In Jammu and Kashmir, demands for restoration of greater autonomy are loudly voiced by parties like the National Conference and the People's Democratic Party (PDP), which describes it as “self-rule.”
These demands have an echo in PoK, where — if the political grapevine is to be believed — the ouster of Raja Farooq Haider as the Prime Minister was not purely because he lost confidence in the house but “manipulated” by Islamabad as he had turned more vocal in his demands for empowering his office.
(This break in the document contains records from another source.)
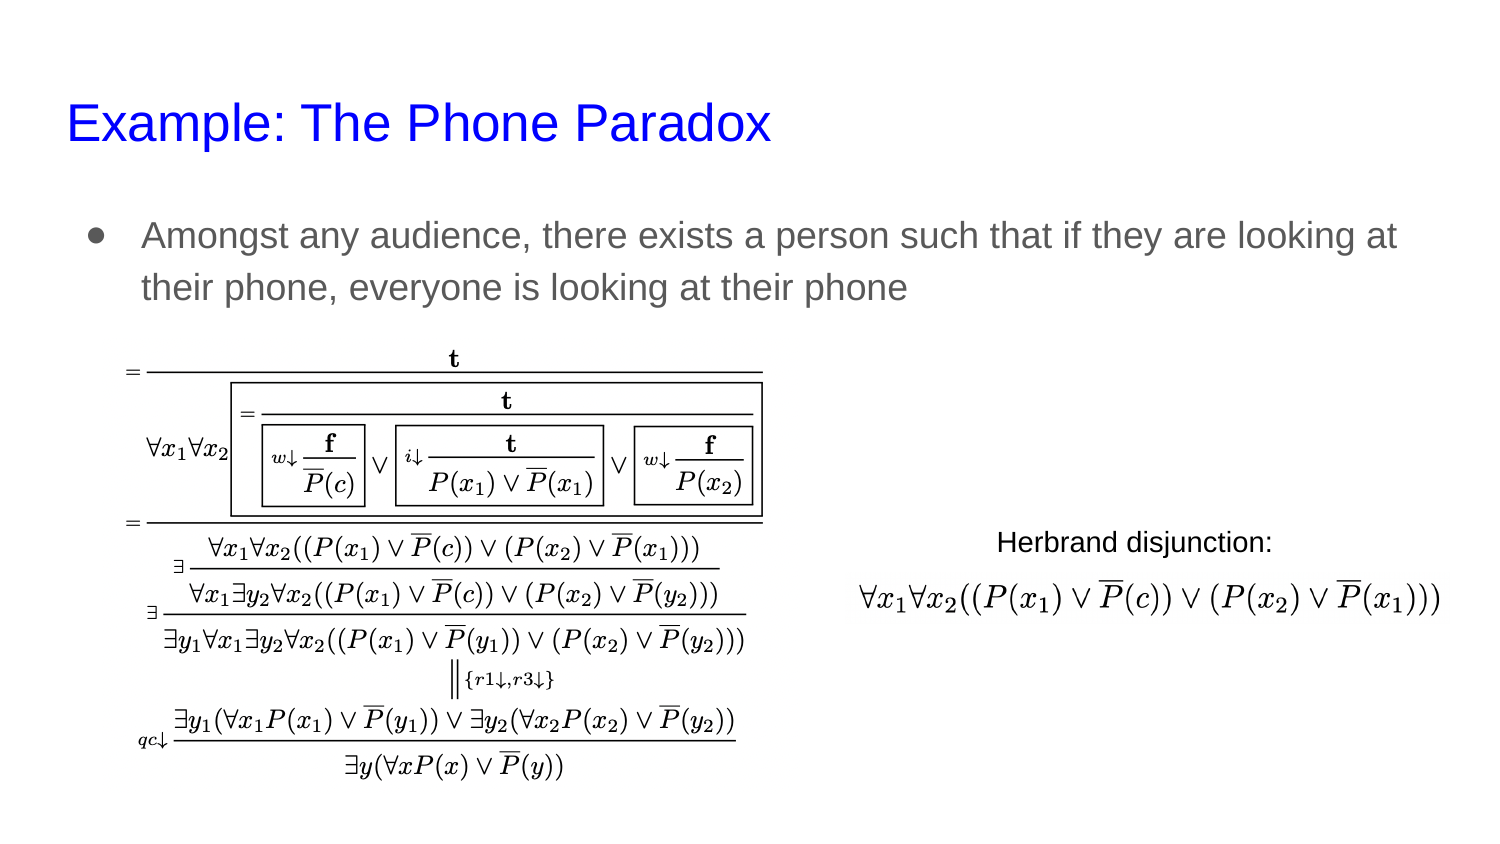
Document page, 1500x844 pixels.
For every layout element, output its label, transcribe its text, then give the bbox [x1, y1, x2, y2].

list Amongst any audience, there exists a person such that if they are looking at their phone, everyone is looking at their phone [51, 189, 1449, 339]
title Example: The Phone Paradox [51, 72, 1449, 167]
picture [102, 338, 800, 794]
text_box Herbrand disjunction: [820, 508, 1450, 574]
picture [845, 572, 1450, 624]
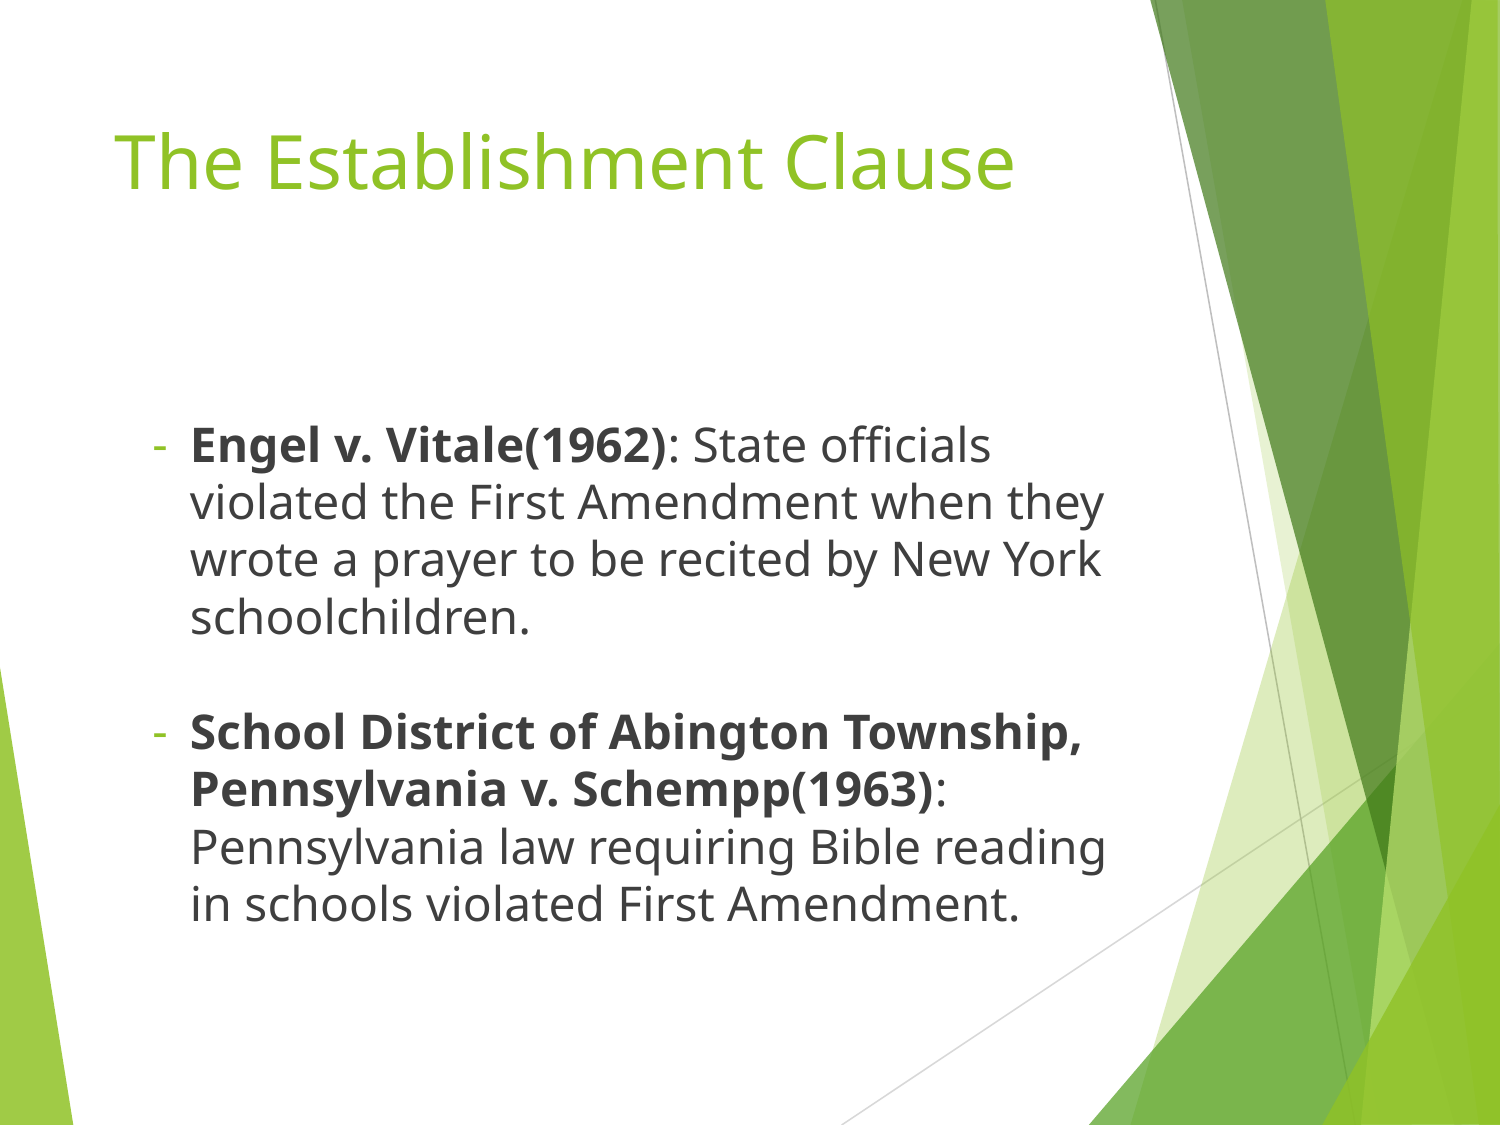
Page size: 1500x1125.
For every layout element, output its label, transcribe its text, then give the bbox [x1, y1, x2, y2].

list Engel v. Vitale(1962): State officials violated the First Amendment when they wrote a prayer to be recited by New York schoolchildren. School District of Abington Township, Pennsylvania v. Schempp(1963): Pennsylvania law requiring Bible reading in schools violated First Amendment. [99, 354, 1142, 992]
title The Establishment Clause [99, 99, 1142, 317]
Mr. Haider had demanded that the Kashmir Council, headed by the Pakistan Prime Minister should not overrule the authority of the PoK government, particularly in financial matters. A general grievance is that PoK does not get an equal share in federal taxes nor has there been an equal share and representation in Pakistan's National Finance Commission Award.
As in Jammu and Kashmir, the tussle over water resources in PoK is another contentious issue that bedevils its relations with the Centre, with PoK demanding its share in the profits from Hydel power generated from the region. A long-standing wrangle over the Mangla dam has found new voice with the demand that PoK should get royalties just as the Khyber Pakhtunkhwa province is being duly compensated from the Tarbela dam.
People in PoK are concerned also about two more power projects being constructed by Chinese companies on the Neelum-Jhelum confluence and Kohala with a capacity of over 2,000 MW each. They fear that what they see as their just compensation will be looted from them.
Clearly, in PoK as in J&K, despite elections being held regularly, there is a feeling of being ridden roughshod by the Centre. Even if political relations between New Delhi and Srinagar are substantially different from those between Islamabad and Muzaffarabad, on both sides of the Line of Control (LoC), political discontent clearly revolves around similar issues, linked to “control” exerted by the respective capital cities and the demand for greater autonomy.